### Collection entries

********

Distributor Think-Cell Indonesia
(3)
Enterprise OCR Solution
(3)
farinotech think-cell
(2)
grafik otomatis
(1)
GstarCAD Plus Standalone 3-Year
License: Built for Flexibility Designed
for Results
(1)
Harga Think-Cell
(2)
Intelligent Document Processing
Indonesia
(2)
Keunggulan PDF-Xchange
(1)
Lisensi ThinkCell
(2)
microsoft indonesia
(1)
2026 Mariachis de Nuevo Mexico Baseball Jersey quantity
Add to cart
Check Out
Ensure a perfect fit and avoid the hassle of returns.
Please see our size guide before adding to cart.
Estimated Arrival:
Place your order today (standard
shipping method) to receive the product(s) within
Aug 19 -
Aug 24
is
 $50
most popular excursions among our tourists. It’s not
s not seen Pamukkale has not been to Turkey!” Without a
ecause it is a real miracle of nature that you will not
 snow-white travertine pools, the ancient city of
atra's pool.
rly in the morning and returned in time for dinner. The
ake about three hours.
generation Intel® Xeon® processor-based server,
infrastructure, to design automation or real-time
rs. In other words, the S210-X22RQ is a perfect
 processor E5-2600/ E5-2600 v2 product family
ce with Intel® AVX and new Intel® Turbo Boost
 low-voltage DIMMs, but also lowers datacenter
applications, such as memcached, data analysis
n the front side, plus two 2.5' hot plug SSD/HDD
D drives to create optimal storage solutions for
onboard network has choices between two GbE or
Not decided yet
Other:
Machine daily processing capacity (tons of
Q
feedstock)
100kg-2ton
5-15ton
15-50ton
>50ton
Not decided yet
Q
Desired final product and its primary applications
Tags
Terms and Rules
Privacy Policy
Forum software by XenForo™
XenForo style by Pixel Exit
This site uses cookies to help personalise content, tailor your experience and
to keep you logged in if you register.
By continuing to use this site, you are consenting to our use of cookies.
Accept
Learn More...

********

### Task goal
Identify the lines in the entries above that contain "site", then copy them out.

### Expected output
This site uses cookies to help personalise content, tailor your experience and
By continuing to use this site, you are consenting to our use of cookies.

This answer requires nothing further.